In time there was a similar recovery of evangelical strength in numbers and influence on both sides of the Atlantic. Just as in America evangelicals united in a host of new organizational initiatives in youth work, mission, education, and evangelism, so also in Britain there were similar ventures. Douglas Johnson and Martyn Lloyd-Jones helped to strengthen the fledgling Inter-Varsity Fellowship (now UCCF). In 1939 IVF established a Biblical Research Committee that led to the founding of Tyndale House in Cambridge in 1944 as a major resource to support postgraduate research in theology. The IVF publishing program (later IVP) launched authors such as J. I. Packer, Michael Griffiths, Michael Green, and John Wenham, and produced the massive New Bible Dictionary and New Bible Commentary. The expository preaching of John Stott at All Souls and Martyn Lloyd-Jones at Westminster Chapel began to build up large congregations.
Barclay fills in the story of this recovery from his own recollections, and he seeks to cover developments in the whole of Britain among all denominations. Barclay is a scientist and former General Secretary of the UCCF, and Inter-Varsity Fellowship figures largely in his account. He makes clear that the situation for evangelicals in Scotland and Wales was not always the same as in England.
With the first volume of Dudley-Smith's biography of Stott, we look out at these same developments from London and the Church of England. But Stott was indeed at the center of the evangelical recovery. In 1952 Stott began his wider ministry as a university missioner, leading evangelistic missions first at Cambridge, then at London, Oxford, and Durham. In 1956-57 he led missions at nine universities in North America, including McGill, Harvard, and Yale. By the end of the 1950s, he had also traveled to Australia and South Africa to lead university missions. Stott's evangelistic lectures at these universities were the basis for his Basic Christianity, published in 1958 (more than two million copies sold; reprinted more than a hundred times and translated into over 50 languages).
In 1952 Stott also began to teach other ministers his program for parish evangelism. He had instituted a pattern at All Souls that proved remarkably effective. He established a lay training school and generated an army of "commissioned workers" for evangelism. These lay people would then be employed as counselors at monthly guest services (with a "continuation service" afterward for those who responded to the invitation). Converts were then followed up in other meetings ("At Homes" and "Nursery Classes"). Stott prepared a slide show, with a taped narrative, "Mobilizing the Church for Evangelism," to disseminate this strategy for parochial evangelism more widely. As he traveled to do university missions, he also met with clergy and theological students to train them in evangelistic strategy.

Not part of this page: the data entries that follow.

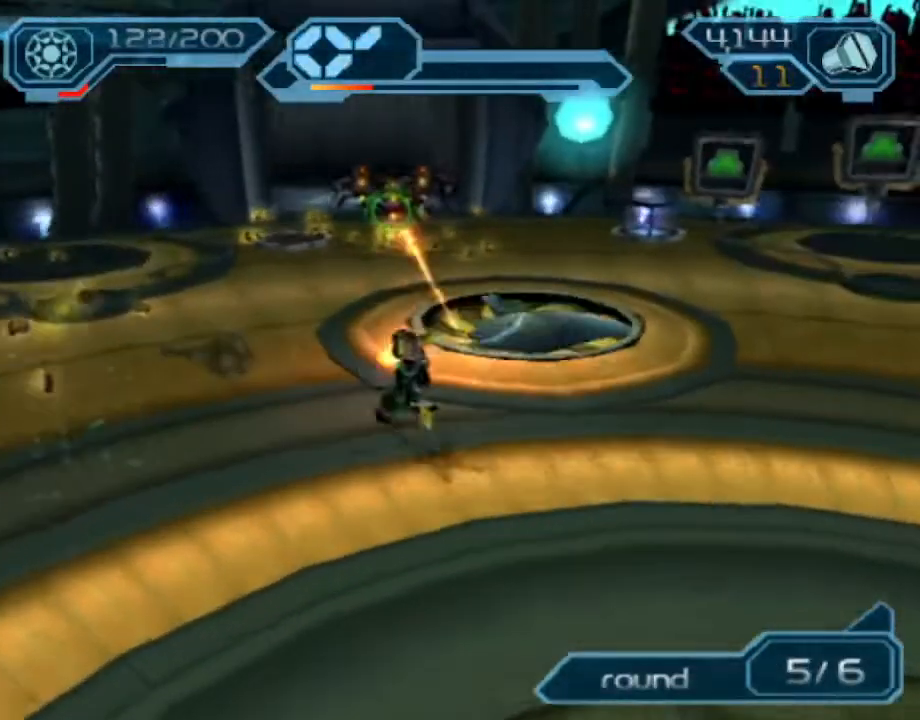
{"buttons": ["CIRCLE", "R2"], "left_stick": "right", "right_stick": "center", "events": [[67, "left_stick", "down-left"], [283, "left_stick", "down-right"], [417, "left_stick", "right"]]}
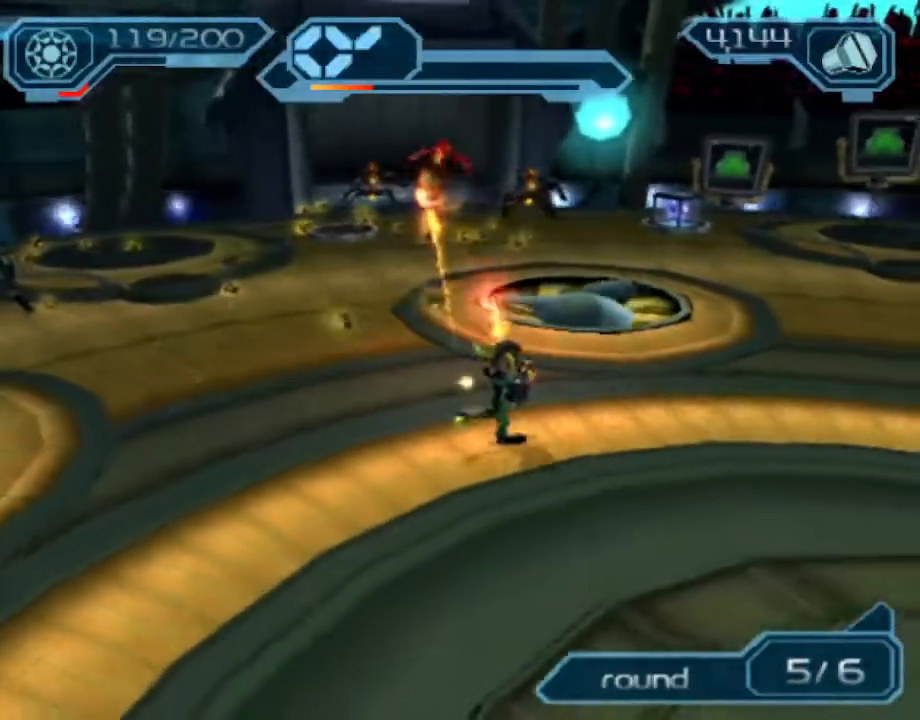
{"buttons": ["CIRCLE", "R2"], "left_stick": "center", "right_stick": "center", "events": [[33, "left_stick", "up-right"], [367, "left_stick", "center"]]}
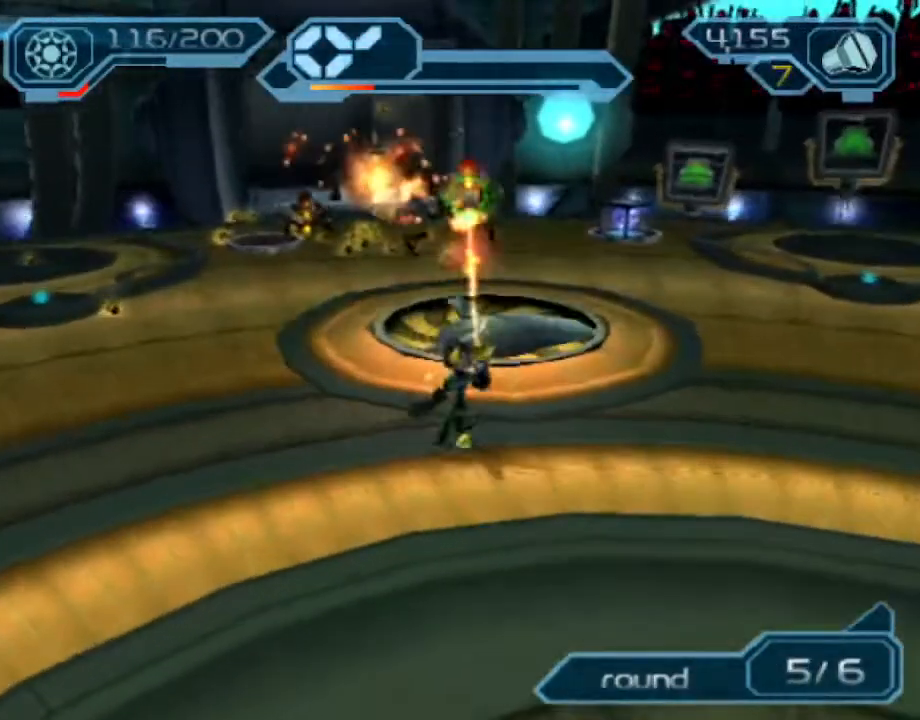
{"buttons": ["R2"], "left_stick": "left", "right_stick": "right", "events": [[183, "left_stick", "left"], [200, "CIRCLE", "up"], [350, "right_stick", "right"]]}
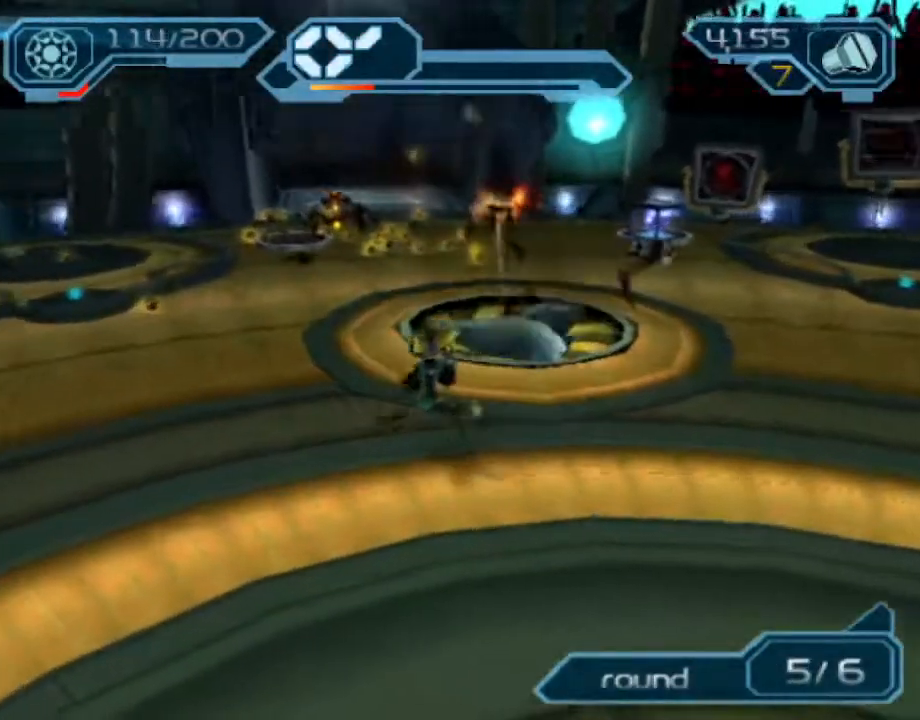
{"buttons": ["CIRCLE", "R2"], "left_stick": "down-right", "right_stick": "center", "events": [[33, "right_stick", "center"], [100, "left_stick", "center"], [117, "CIRCLE", "down"], [433, "left_stick", "down-right"]]}
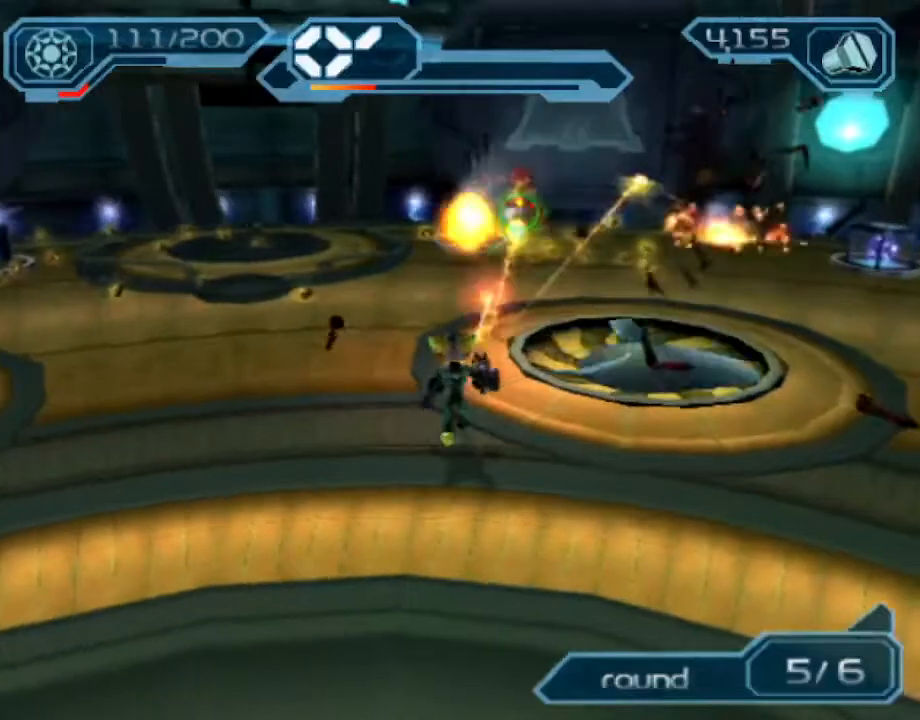
{"buttons": ["CIRCLE", "R2"], "left_stick": "center", "right_stick": "center", "events": [[400, "left_stick", "center"]]}
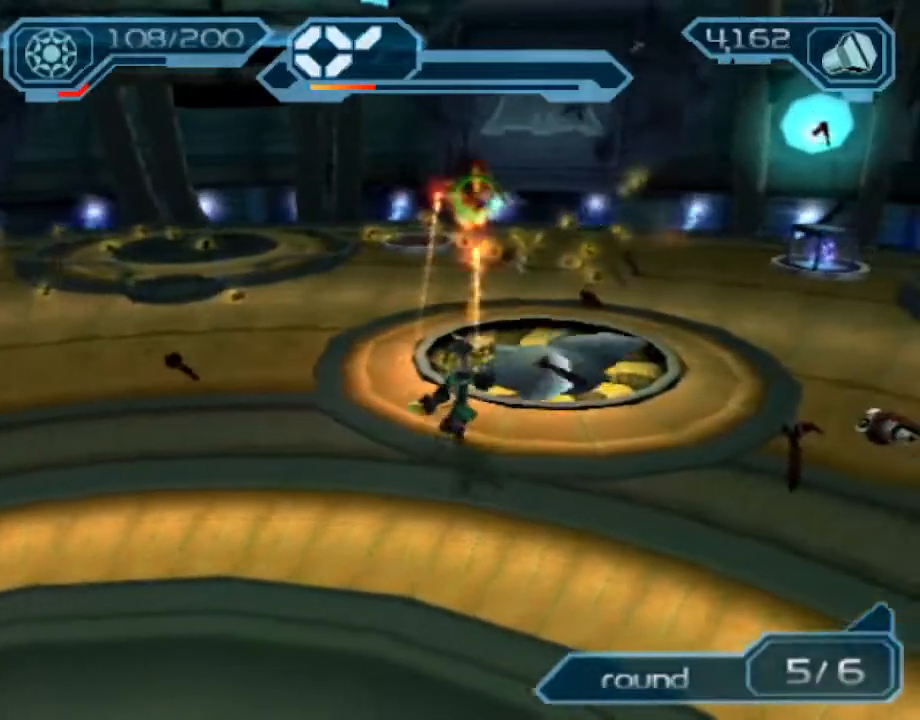
{"buttons": ["R2"], "left_stick": "down-left", "right_stick": "center", "events": [[17, "CIRCLE", "up"], [17, "left_stick", "down-left"], [150, "right_stick", "right"], [500, "right_stick", "center"]]}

What is striking in all of this is what Dudley-Smith calls Stott's "teutonic thoroughness" and what seemed to some "an obsessively careful management of his time and diary." Stott has always been a gracious, personable man, but there was an almost military quality of personal discipline and organizational leadership in these leaders who grew up during the war years. Dudley-Smith's biography makes plain that Stott was not only gifted in evangelism, expository preaching, and theological writing: he has also been a genius at strategy and organization. With his secretary Frances Whitehead, he ran a small conglomerate of evangelical institutions and spinoffs out of the Rectory at No. 12, Weymouth Street. Like Billy Graham at the helm of the Billy Graham Evangelistic Association, Stott could as well have run a successful multinational corporation.